MPDIoU: A Loss for Efficient and Accurate Bounding Box Regression
Siliang Ma, Yong Xu
TL;DR
The paper addresses the limitations of existing bounding box regression losses that fail to differentiate predictions sharing the same aspect ratio but differing in width and height. It introduces MPDIoU, a minimum points distance–based IoU-like metric for axis-aligned boxes, and defines the regression loss $L_{MPDIoU}=1-MPDIoU$, aiming to improve convergence and localization accuracy. Through extensive experiments, MPDIoU-based losses applied to state-of-the-art models (e.g., YOLOv7 and YOLACT) on datasets such as PASCAL VOC, MS COCO, IIIT5k, and MTHv2 show faster convergence and superior accuracy across object detection, instance segmentation, and scene text spotting.
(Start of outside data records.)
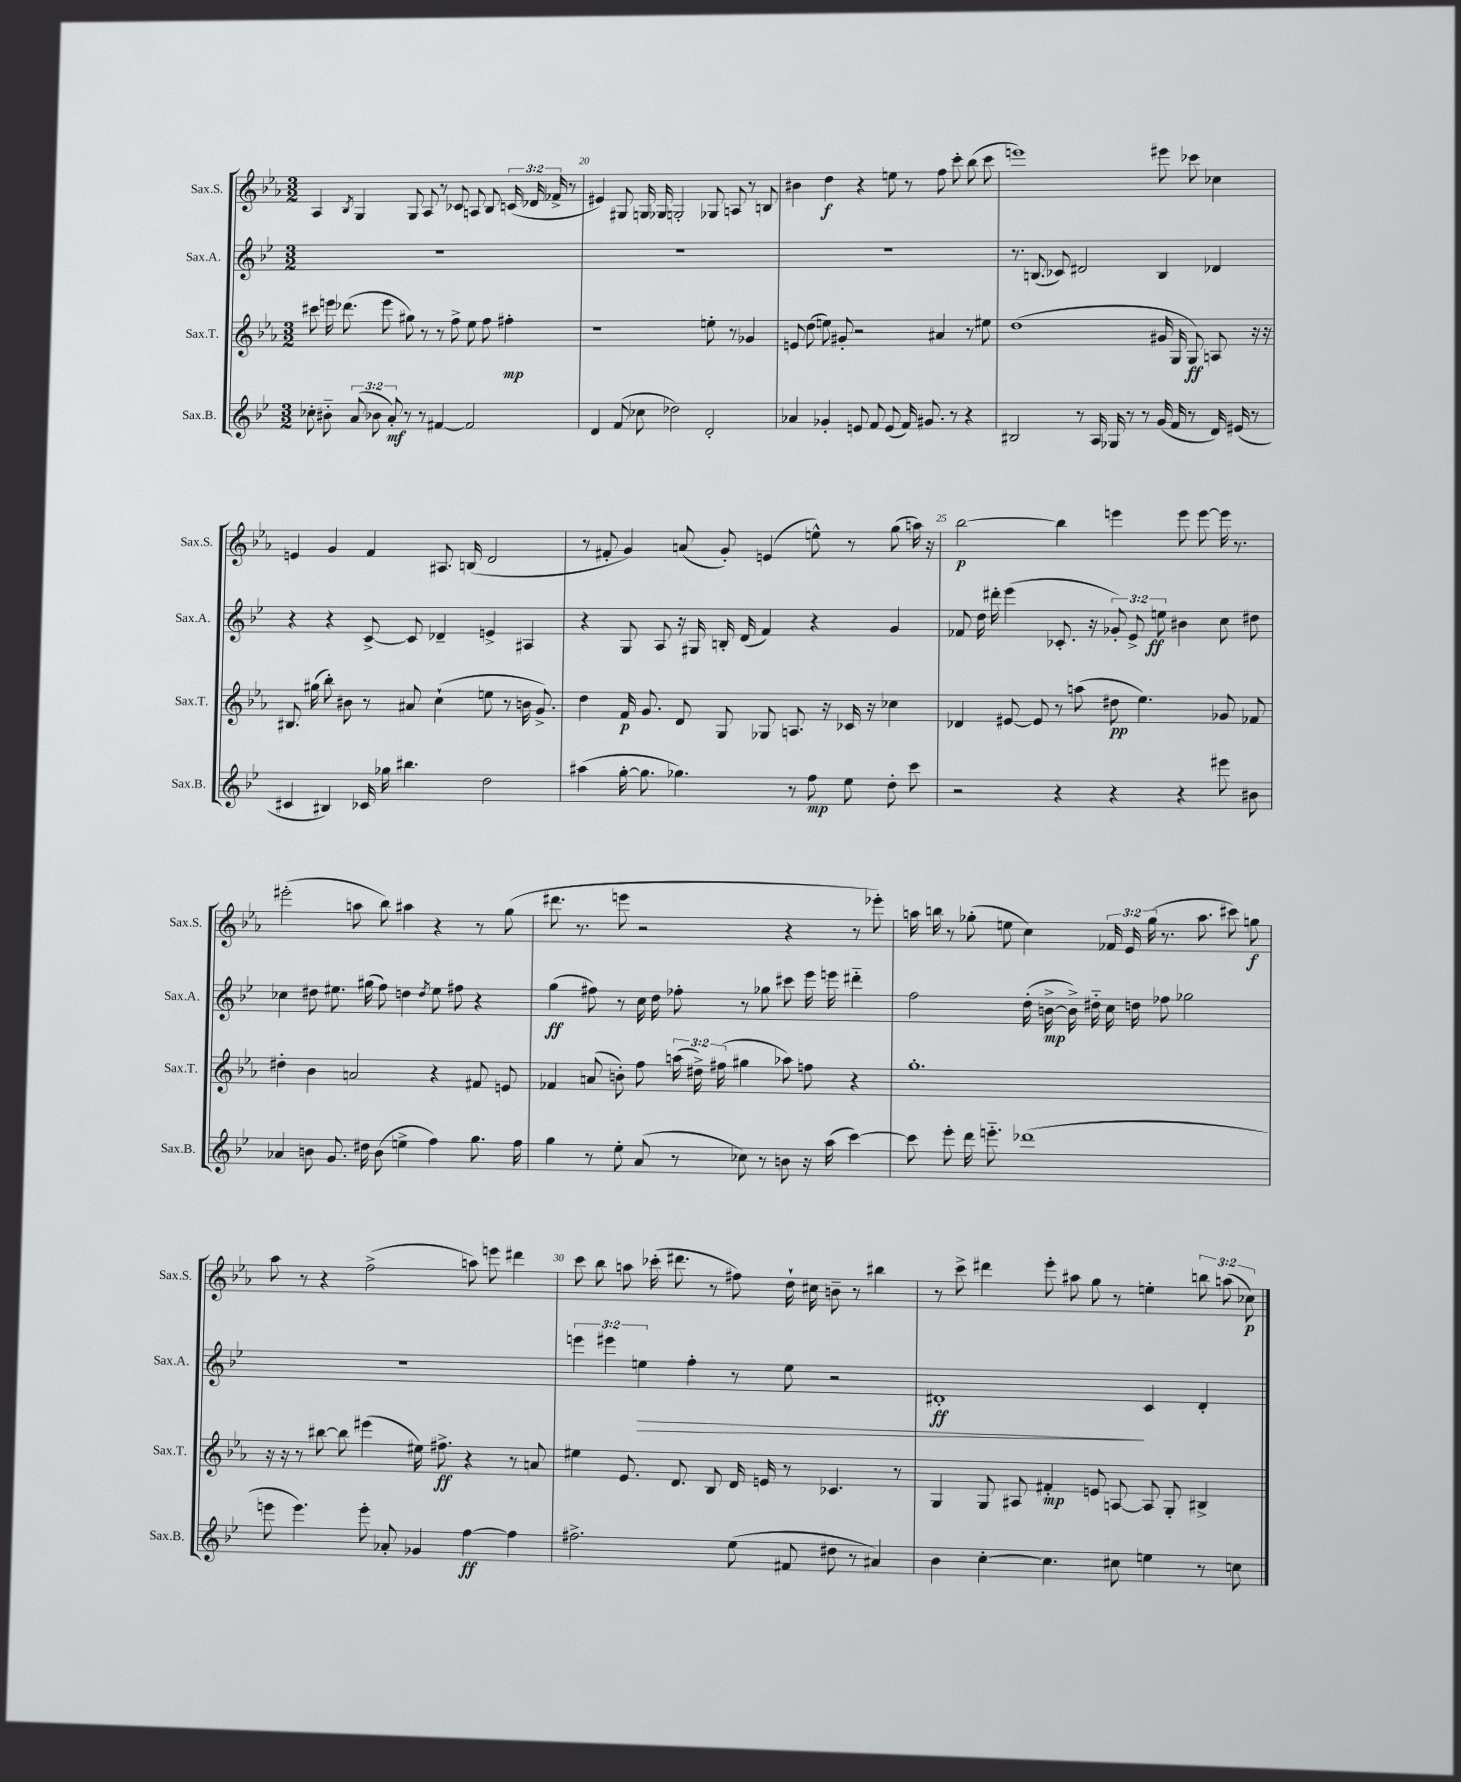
<<
\new StaffGroup <<
\new Staff = "s0" \with { instrumentName = "Sax.S." shortInstrumentName = "Sax.S." } {
    \clef treble \key ees \major \numericTimeSignature \time 3/2 \override Staff.TupletNumber.text = #tuplet-number::calc-fraction-text
    \autoBeamOff aes4 \acciaccatura { bes8 } g4 g8 aes8 r8 ces'8 a8 bes8 \tuplet 3/2 { c'16( des'16 fes'16-> } r8 |
    eis'4) gis8 g16 ges16 g2-. ges8 a8 r8 b8 |
    bis'4 d''4\f r4 e''8 r8 f''8 c'''8-. bes''8( c'''8 |
    e'''1) eis'''8 ces'''8 ces''4 |
    e'4 g'4 f'4 ais8. b16( d'2 |
    r8 fis'8-. g'4) a'8( g'8-.) e'4( e''8-^) r8 g''8( a''16) r16 |
    bes''2~\p bes''4 e'''4 e'''8 e'''8~ e'''16 r8. |
    eis'''2-.( a''8 bes''8) ais''4 r4 r8 g''8( |
    dis'''8. r8. e'''8 r2 r4 r8 ees'''8-.) |
    a''16 b''16 r8 ges''8-.( e''8 c''4) \tuplet 3/2 { fes'16 ees'16 ges''16( } r8. a''8. cis'''8) g''8\f |
    aes''8 r8 r4 f''2->( a''8) e'''8 dis'''4 |
    c'''8 bes''8 a''8 ces'''16-.( dis'''8. r8 fis''8) d''16-! cis''16 b'8-- r8 bis''4 |
    r8 c'''8-> dis'''4 ees'''8-. ais''8 g''8 r8 e''4-. \tuplet 3/2 { b''8 a''8( ces''8\p) } \bar "|." |
}
\new Staff = "s1" \with { instrumentName = "Sax.A." shortInstrumentName = "Sax.A." } {
    \clef treble \key bes \major \numericTimeSignature \time 3/2 \override Staff.TupletNumber.text = #tuplet-number::calc-fraction-text
    \autoBeamOff R1. |
    R1. |
    R1. |
    r8. b8.( ces'8) dis'2 b4 des'4 |
    r4 r4 c'8~-> c'8 des'4-- e'4-> ais4 |
    r4 g8 a8 r16 gis16 b16-. d'16( f'4) r4 g'4 |
    fes'8 d''16 dis'''16-. ees'''4( ces'8.-. r16 \tuplet 3/2 { ges'8-.) ees'8-> e''8\ff } bis'4 c''8 dis''8 |
    ces''4 dis''8 eis''8. gis''16( f''8) d''4 \acciaccatura { d''8 } eis''8 fis''8 r4 |
    g''4\ff( fis''8) r8 c''16 d''16 fes''8-. r8 ges''8 cis'''8 ees'''16 e'''16 dis'''4-_ |
    f''2 d''16-.( b'16~->\mp b'16->) dis''16-_ c''16 d''16 fes''8 ges''2 |
    R1. |
    \tuplet 3/2 { e'''4 eis'''4 e''4\> } f''4-. r8 e''8 r2 |
    dis'1-.\ff\! c'4 dis'4-. \bar "|." |
}
\new Staff = "s2" \with { instrumentName = "Sax.T." shortInstrumentName = "Sax.T." } {
    \clef treble \key ees \major \numericTimeSignature \time 3/2 \override Staff.TupletNumber.text = #tuplet-number::calc-fraction-text
    \autoBeamOff cis'''8 e'''16 des'''8.( e'''8 gis''8) r8 r8 f''8-> ees''8 f''8 fis''4-.\mp |
    r1 e''8-. r8 ges'4 |
    e'8 d''8( e''8) gis'8-. r2 ais'4 r8 eis''8 |
    d''1( gis'16 g16 g8\ff) a8 r16 r16 |
    bis8. gis''16( bes''8-.) bis'8 r8 ais'8 c''4-!( e''8 r8 b'16 g'8.->) |
    d''4 f'16\p g'8. d'8 g8 ges8 a8. r16 ces'16 r16 ces''4 |
    des'4 eis'8~ eis'8 r8 a''8( dis''8\pp ees''4.) ges'8 fes'8 |
    dis''4-. bes'4 a'2 r4 fis'8 e'8 |
    fes'4 a'8( b'8-.) f''8 \tuplet 3/2 { a''16( dis''16->) fis''16( } gis''4 aes''8) f''8 r4 |
    g''1.-. |
    r16 r16 r8 bis''8~ bis''8 eis'''4( eis''16) fis''8.->\ff r4 r8 a'8 |
    eis''4 ees'8. d'8. bes8 d'16 e'16 r8 ces'4. r8 |
    g4 g8 ais8 fis'4-.\mp e'8 a8~ a8 g8-. bis4-> \bar "|." |
}
\new Staff = "s3" \with { instrumentName = "Sax.B." shortInstrumentName = "Sax.B." } {
    \clef treble \key bes \major \numericTimeSignature \time 3/2 \override Staff.TupletNumber.text = #tuplet-number::calc-fraction-text
    \autoBeamOff ces''8-. bis'8-_ \tuplet 3/2 { a'8( bes'8 a'8-.\mf) } r8 r8 fis'4~ fis'2 |
    d'4 f'8( ces''8 des''2) d'2-. |
    aes'4 ges'4-. e'8 f'8 e'8( f'16) gis'8. r8 r4 |
    bis2 r8 a16 ges16 r8 r8 g'16( f'16 r8 d'16) eis'16( r8 |
    cis'4 bis4) ces'16 ges''16 bis''4. d''2 |
    ais''4( g''16~-. g''8. ges''4.) r8 f''8\mp ees''8 d''8-. c'''8 |
    r2 r4 r4 r4 eis'''8 bis'8 |
    aes'4 b'8 g'8. dis''16 b'8( e''4-> f''4) g''8. f''16 |
    g''4 r8 ees''8-. a'8( r8 ces''8) r8 b'8 r16 a''16( c'''4~) |
    c'''8 ees'''8-. d'''16 e'''8.-_ des'''1( |
    e'''8 e'''4.) e'''8-. aes'8-. ges'4 f''4~\ff f''4 |
    fis''2.-> ees''8( fis'8 dis''8 r8 ais'4) |
    bes'4 c''4~-. c''4. cis''8 e''4 r8 c''8 \bar "|." |
}
>>
>>
\layout { \context { \Score currentBarNumber = #19 \override BarNumber.break-visibility = ##(#f #t #t) barNumberVisibility = #(every-nth-bar-number-visible 5) } }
The work presents MPDIoU as a practical, unified loss for 2D bounding box regression with potential extension to non-axis-aligned 3D cases in future research.
Abstract
Bounding box regression (BBR) has been widely used in object detection and instance segmentation, which is an important step in object localization. However, most of the existing loss functions for bounding box regression cannot be optimized when the predicted box has the same aspect ratio as the groundtruth box, but the width and height values are exactly different. In order to tackle the issues mentioned above, we fully explore the geometric features of horizontal rectangle and propose a novel bounding box similarity comparison metric MPDIoU based on minimum point distance, which contains all of the relevant factors considered in the existing loss functions, namely overlapping or non-overlapping area, central points distance, and deviation of width and height, while simplifying the calculation process. On this basis, we propose a bounding box regression loss function based on MPDIoU, called LMPDIoU . Experimental results show that the MPDIoU loss function is applied to state-of-the-art instance segmentation (e.g., YOLACT) and object detection (e.g., YOLOv7) model trained on PASCAL VOC, MS COCO, and IIIT5k outperforms existing loss functions.